Appeal by the defendant from two judgments of the Supreme Court, Kings County (Hutcherson, J.), both rendered June 20, 1985, convicting him of robbery in the first degree, robbery in the second degree and grand larceny in the third degree under indictment No. 4947/ 83, and attempted robbery in the second degree and criminal possession of a weapon in the fourth degree under indictment No. 4971/83, upon jury verdicts, and imposing sentences.
Ordered that the judgment under indictment No. 4947/83 is affirmed; and it is further,
Ordered that the judgment under indictment No. 4971/83 is modified, on the law, by reversing the conviction of criminal possession of a weapon in the fourth degree, vacating the sentence imposed thereon, and dismissing that count,of the indictment. As so modified, the judgment under indictment No. 4971/83 is affirmed.

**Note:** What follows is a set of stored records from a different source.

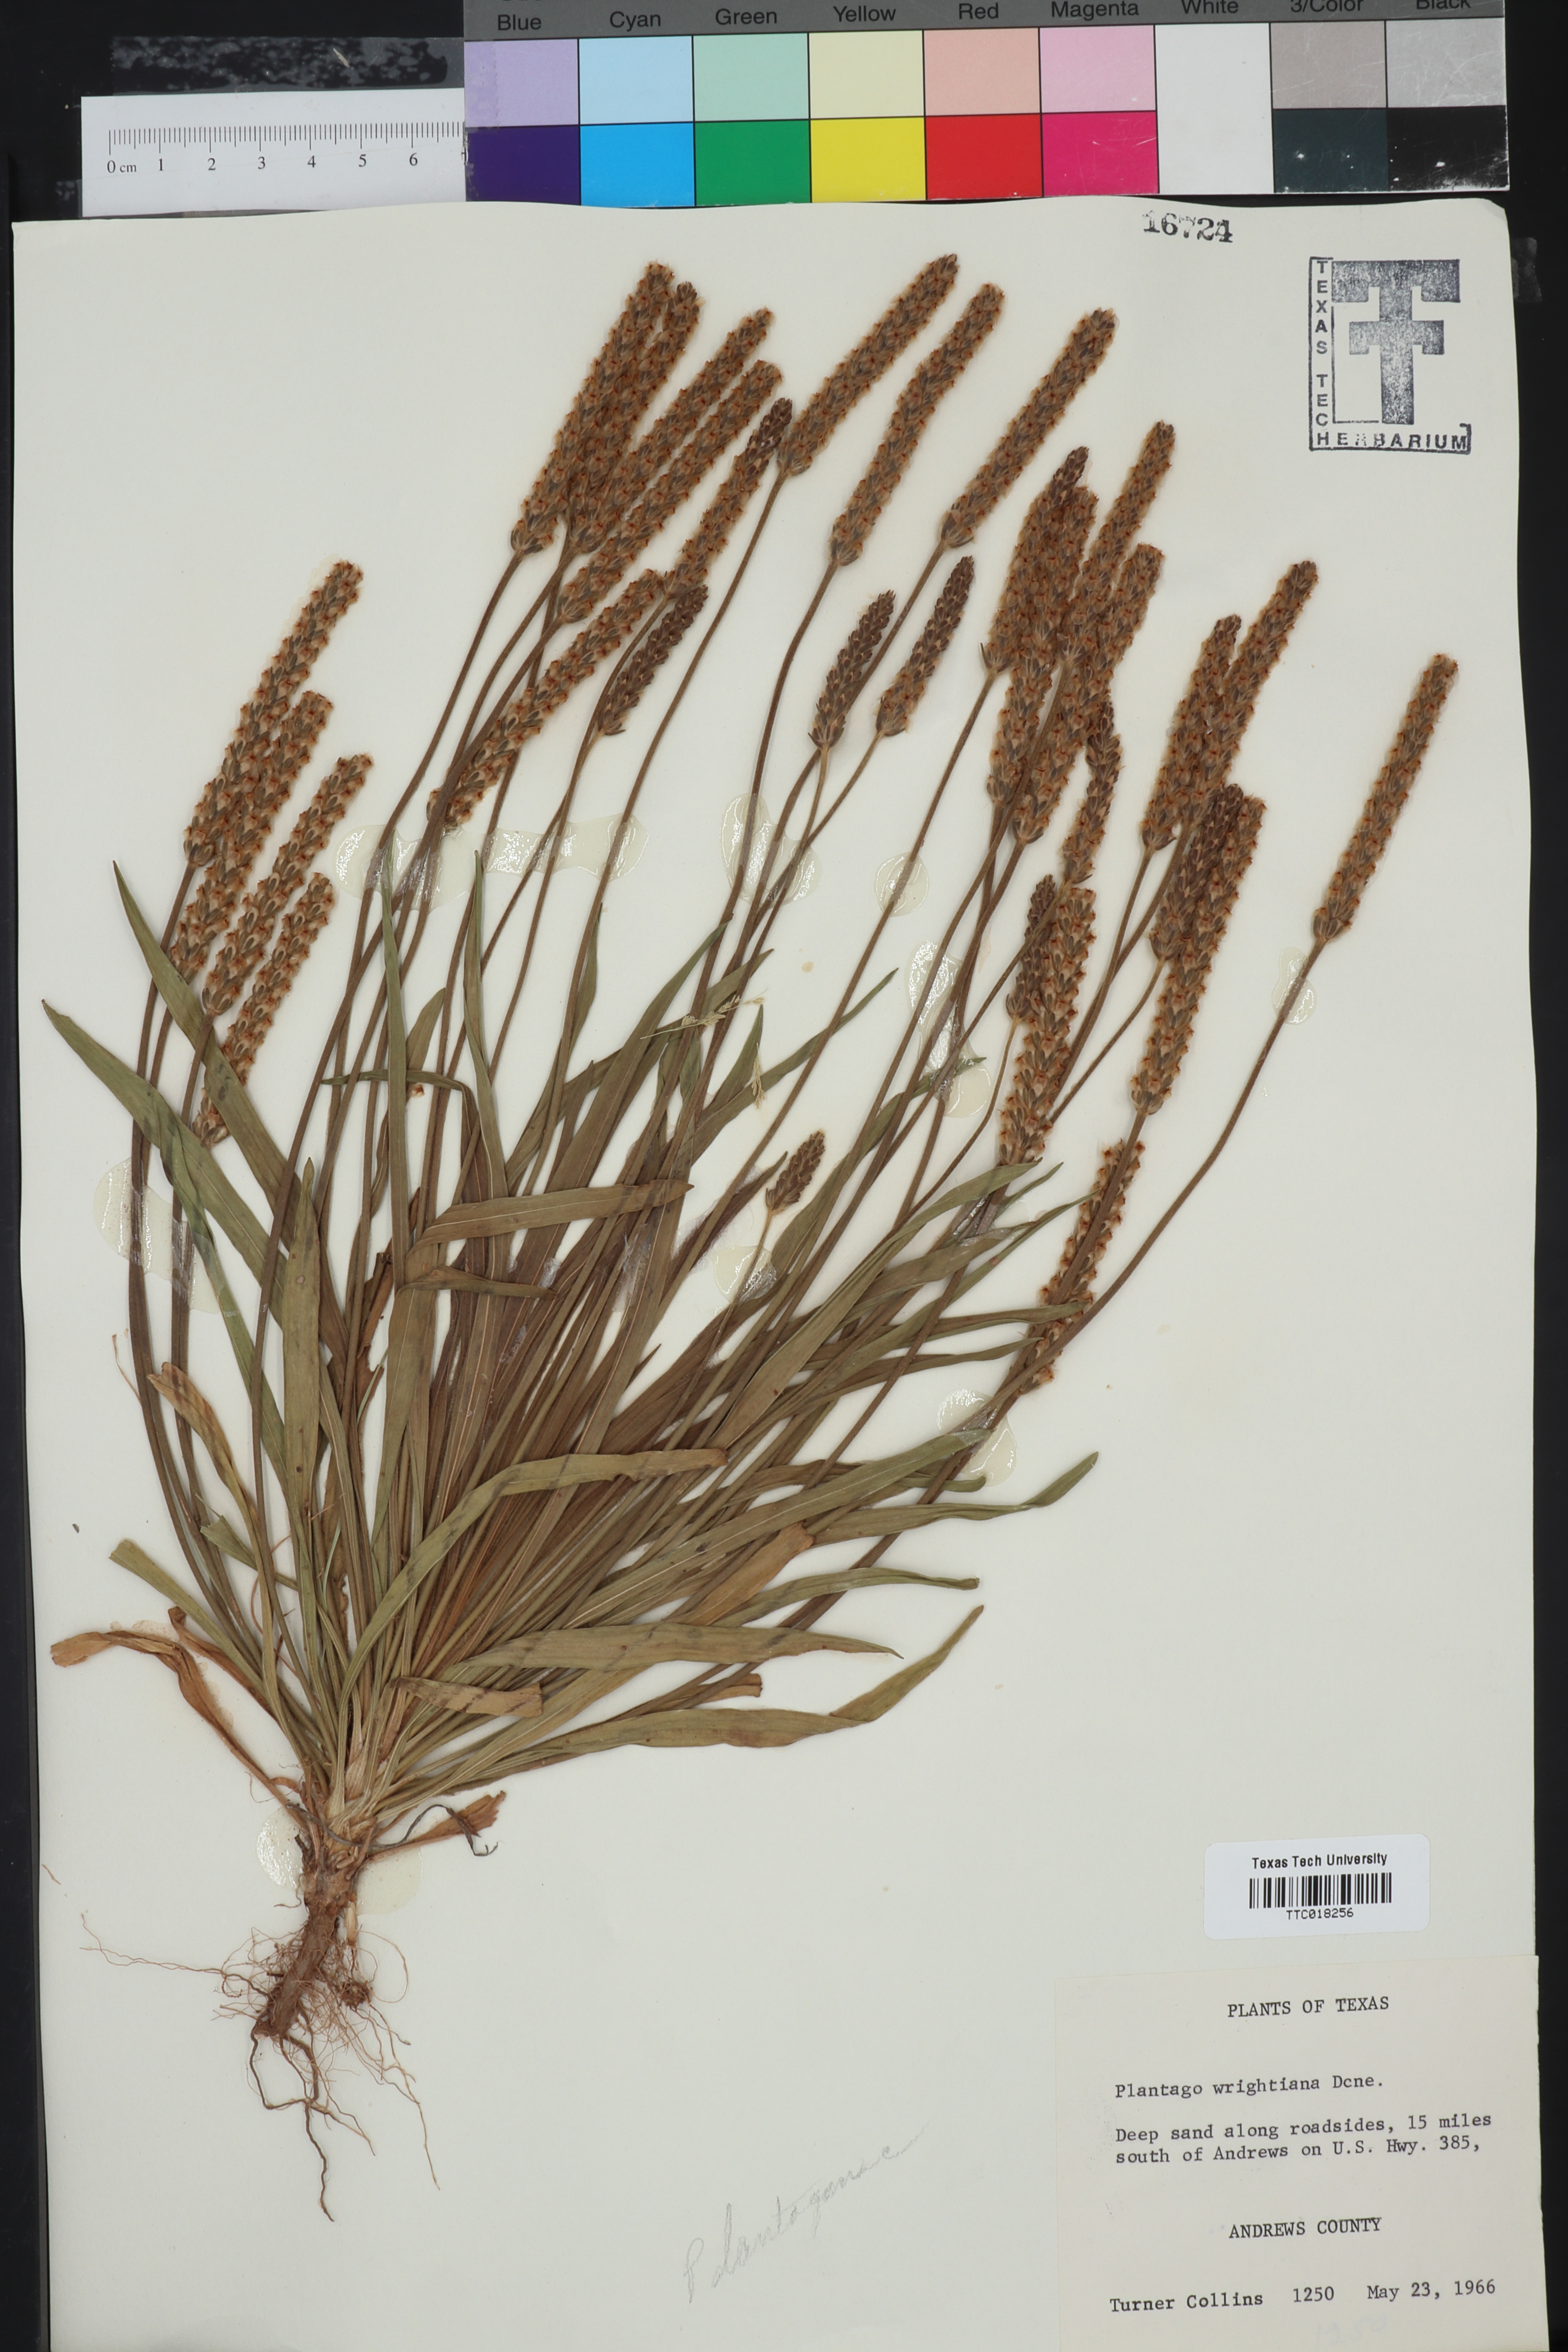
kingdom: Plantae
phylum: Tracheophyta
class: Magnoliopsida
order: Lamiales
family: Plantaginaceae
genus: Plantago
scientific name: Plantago wrightiana
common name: Wright's plantain
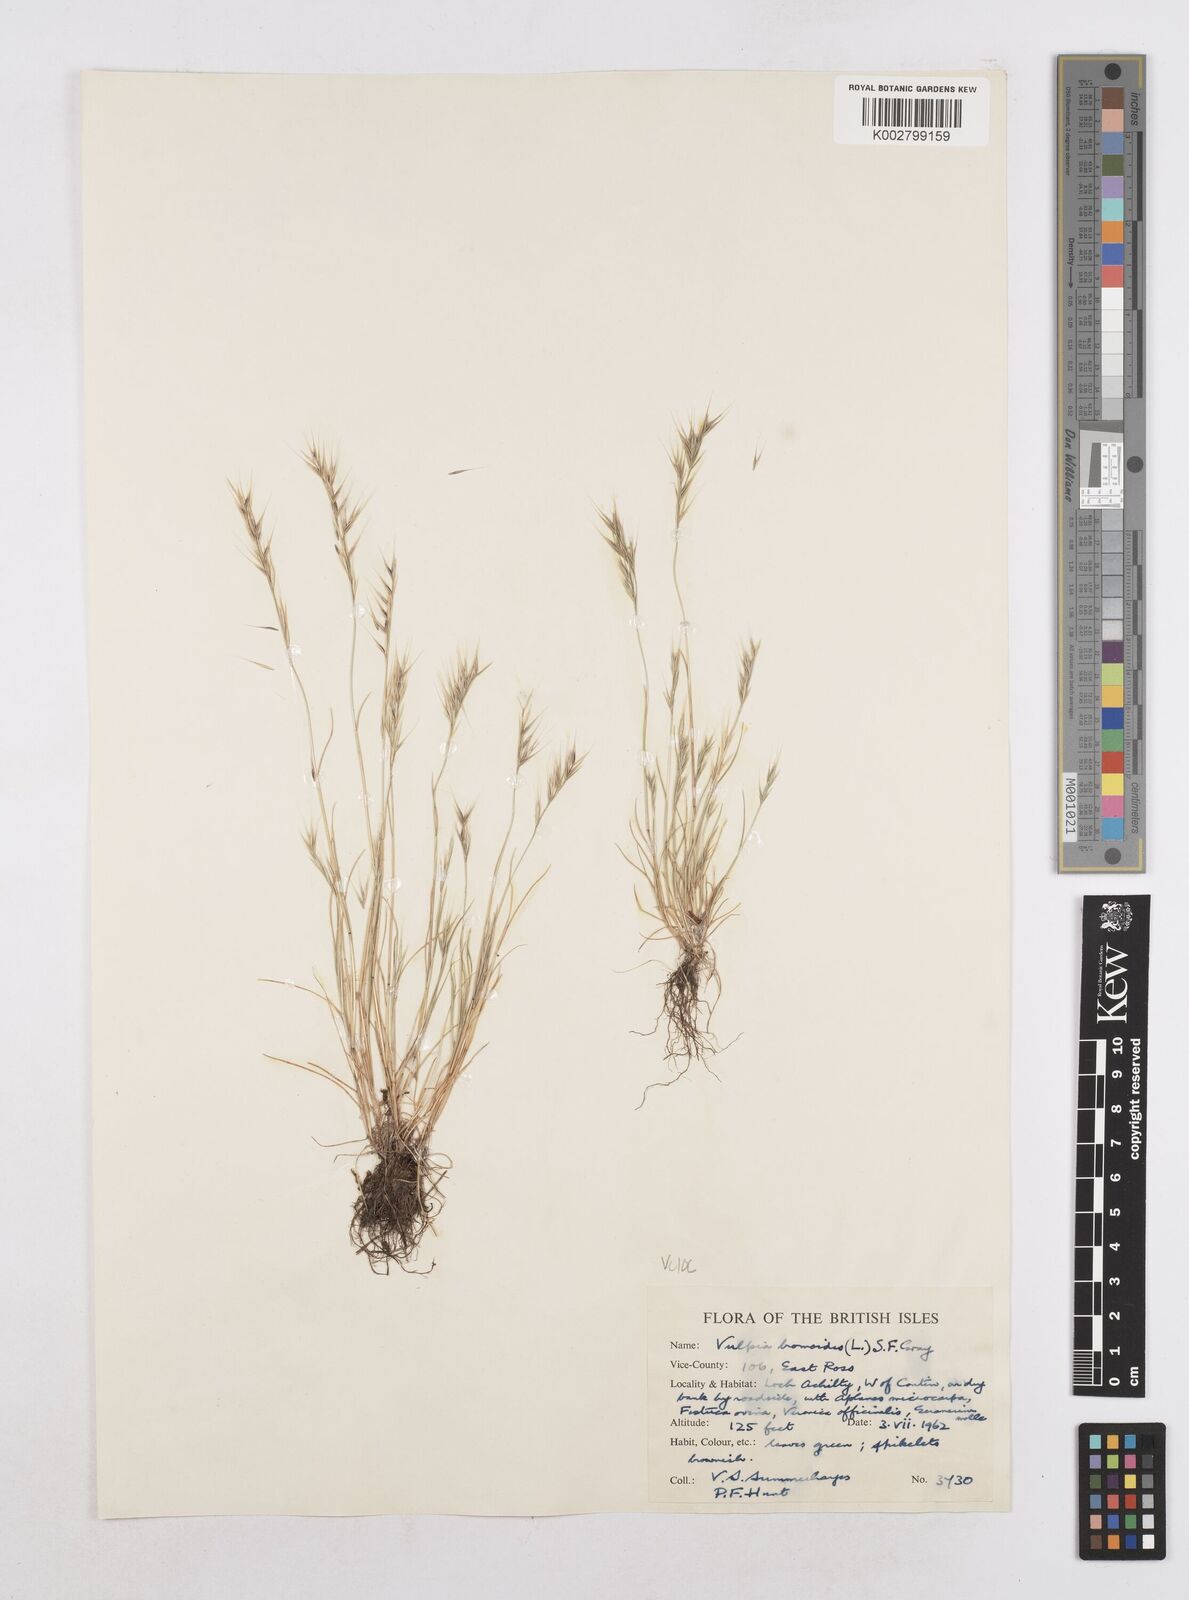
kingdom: Plantae
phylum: Tracheophyta
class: Liliopsida
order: Poales
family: Poaceae
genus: Festuca
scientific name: Festuca bromoides
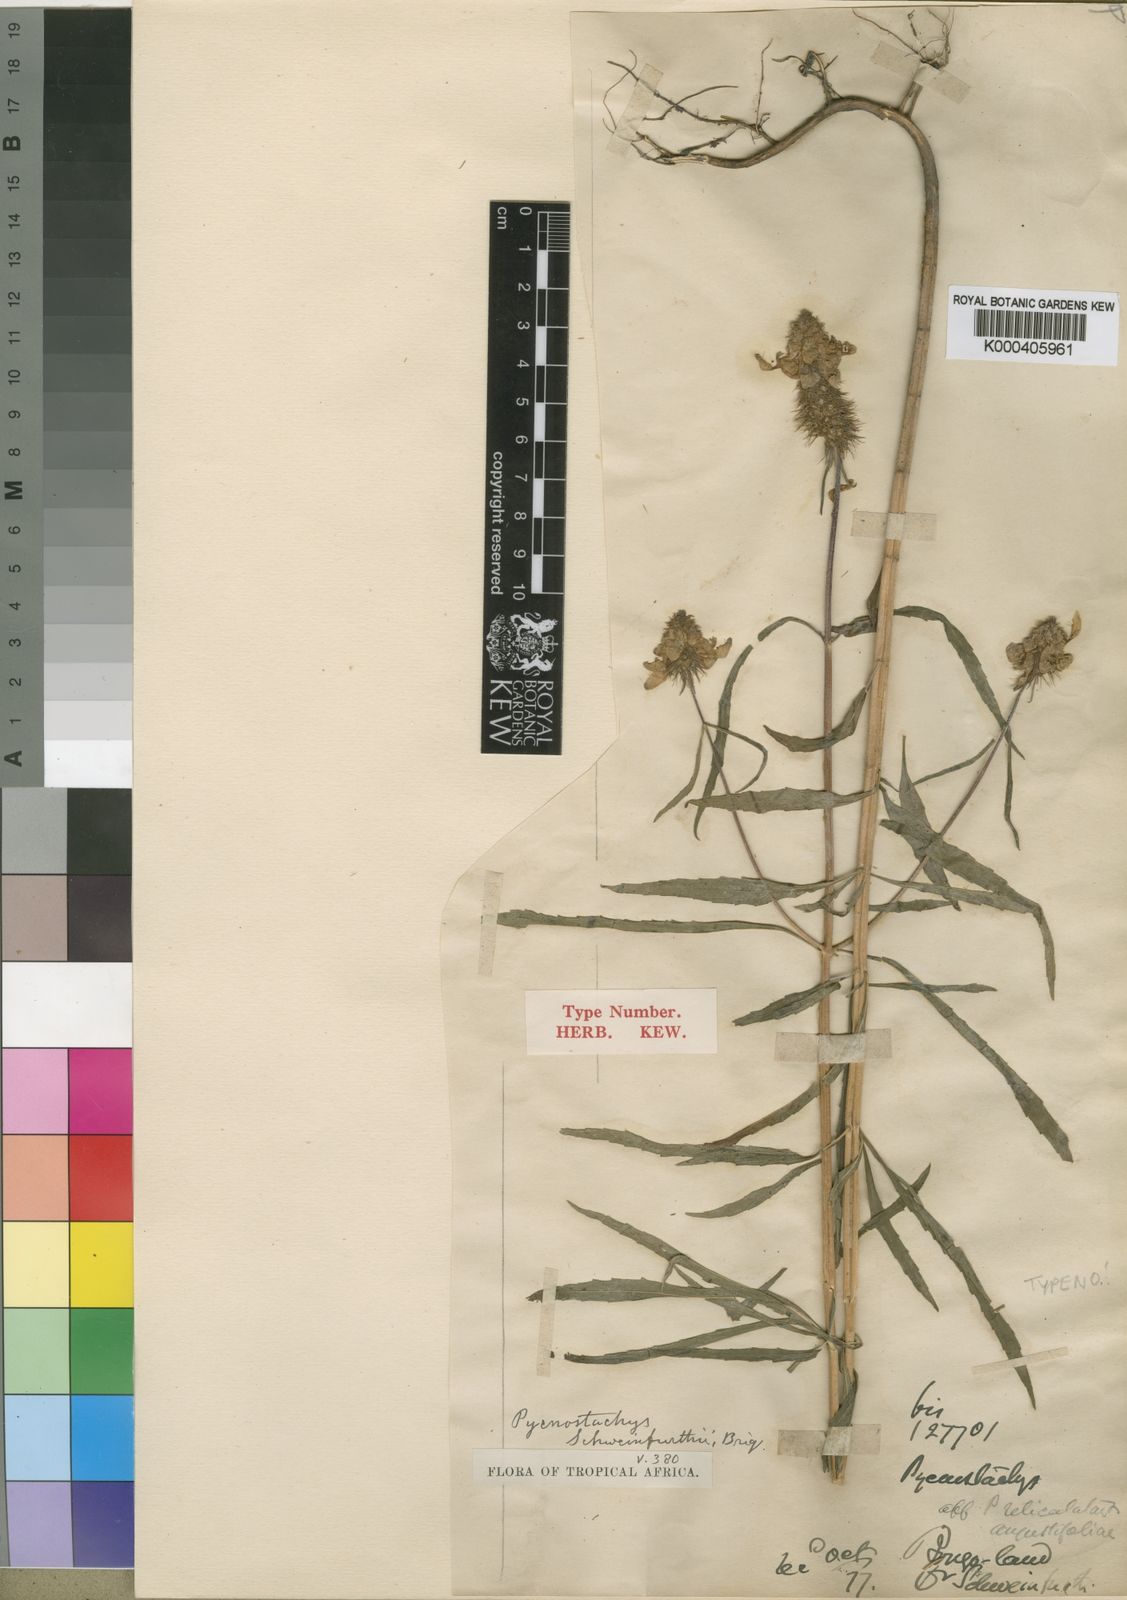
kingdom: Plantae
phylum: Tracheophyta
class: Magnoliopsida
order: Lamiales
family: Lamiaceae
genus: Coleus
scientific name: Coleus togoensis
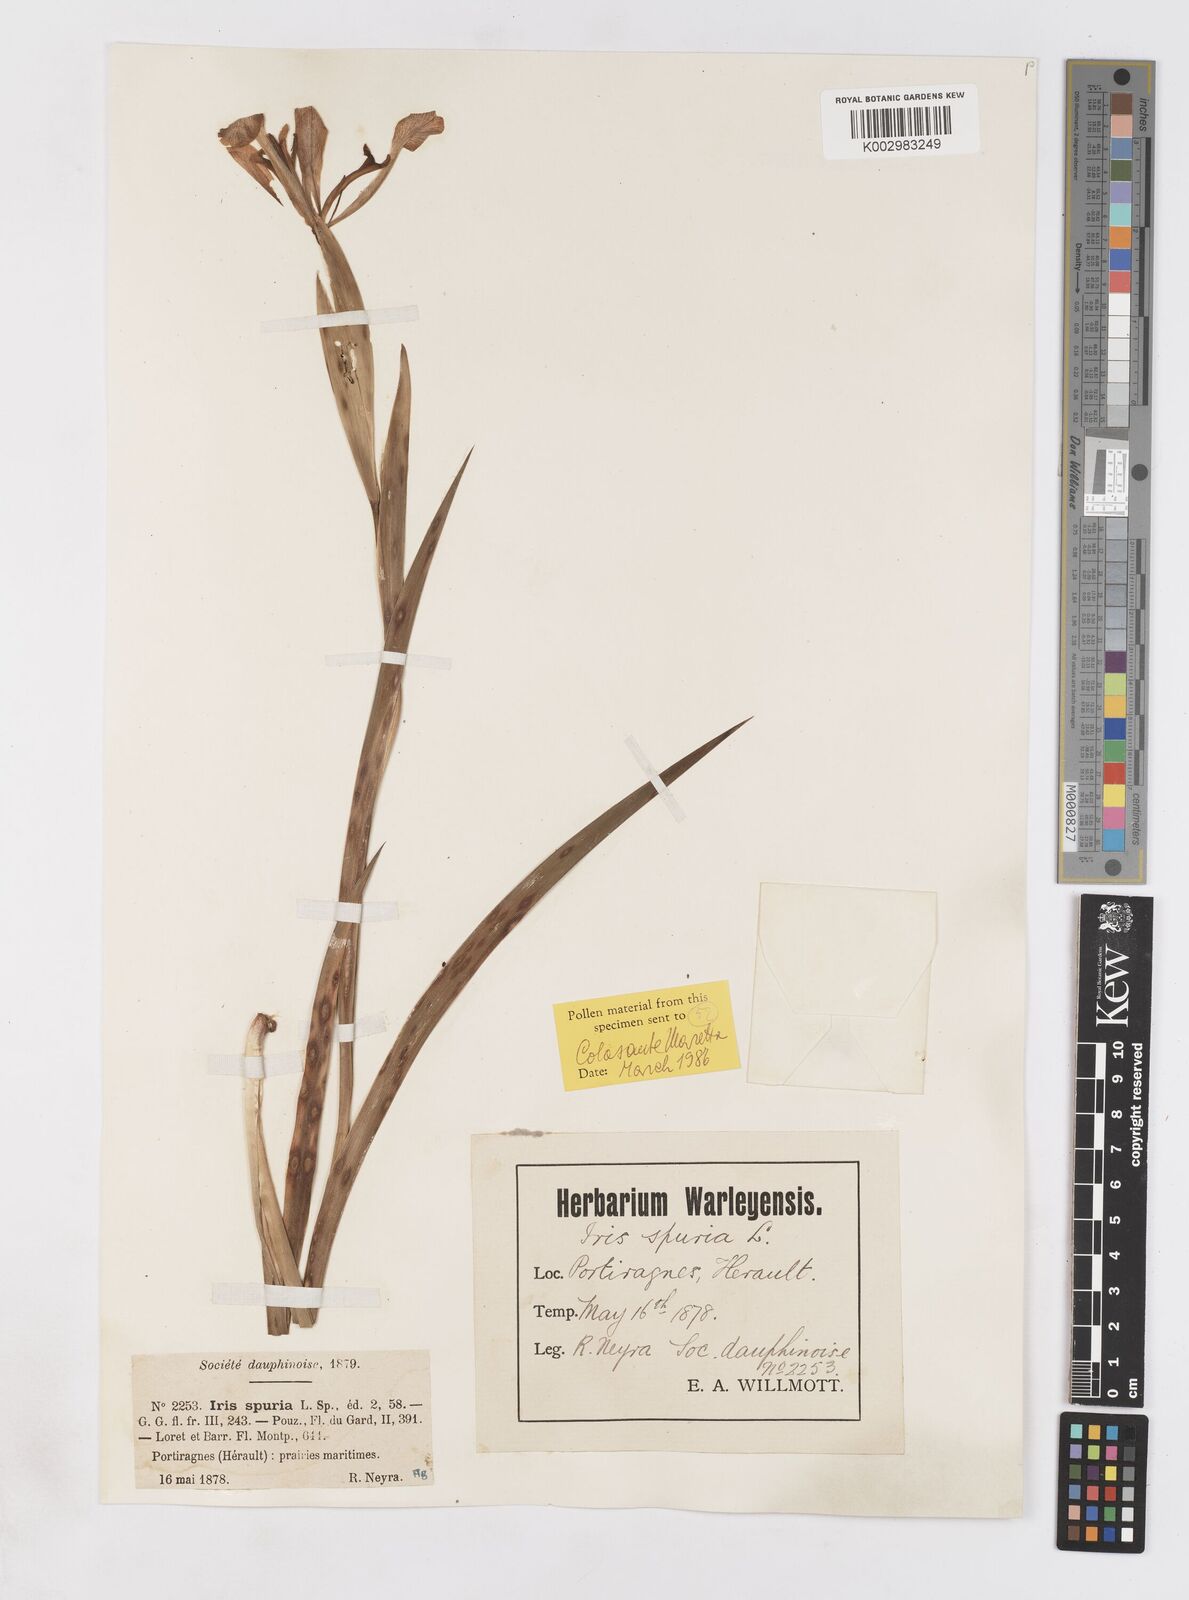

The evidence reveals that the complaining witness, while working, along with his brother, in the fast-food restaurant that he owned and managed, was robbed at gunpoint by the defendant and an accomplice. The complainant, who recognized the defendant as a frequent customer of his restaurant, immediately reported the crime to the police, supplying a complete description of the defendant. Approximately one week after the robbery, the defendant returned to the restaurant and warned the complainant not to again call the police. Shortly before the commencement of the trial, the/defendant located the complainant in his new place of business, and requested that the complainant not testify against him. During the course of this conversation, the defendant stated that he had not received his fair share of the proceeds of the robbery from the accomplice.
The defendant argues that the trial court erred in refusing to grant his request for a missing witness charge regarding the prosecutor’s failure to call as a witness the complainant’s *587brother who was present during the robbery. He contends, with some merit, that the brother would have been unable to identify the defendant as one of the robbers.
Although it is well established that an unfavorable inference may arise when a party fails to call a witness under its control who is shown to be in a position to give material evidence (People v Brown, 34 NY2d 658), there is no proof in the record that the complainant’s brother was under the control of the prosecution at the time of trial (see, People v Watkins, 67 AD2d 717). While we recognize that the only direct evidence connecting the defendant to the commission of the robbery was the identification testimony of the complainant we conclude that the evidence of guilt in this record is overwhelming (cf. People v Johnson, 57 NY2d 969). Thus, even were the failure to deliver a missing witness charge error, it would be harmless error under the circumstances of this case (see, People v Crimmins, 36 NY2d 230, 242).
Because the defendant failed to object to the allegedly improper summation remarks of the prosecutor, the issue is not preserved for appellate review (see, CPL 470.05 [2]; People v Santiago, 52 NY2d 865; People v Baldo, 107 AD2d 751). In any event, the defendant was not deprived of a fair trial (see, People v Roopchand, 107 AD2d 35, affd 65 NY2d 837).
However, as the prosecution concedes, the conviction of criminal possession of a weapon in the fourth degree (Penal Law § 265.01 [1]) must be reversed because the evidence showed that the handgun in the defendant’s possession was inoperable (see, People v Actie, 99 AD2d 815).
We have considered the contentions raised by the defendant in his supplemental pro se brief and find them to be without merit. Thompson, J. P., Niehoff, Kunzeman and Sullivan, JJ., concur.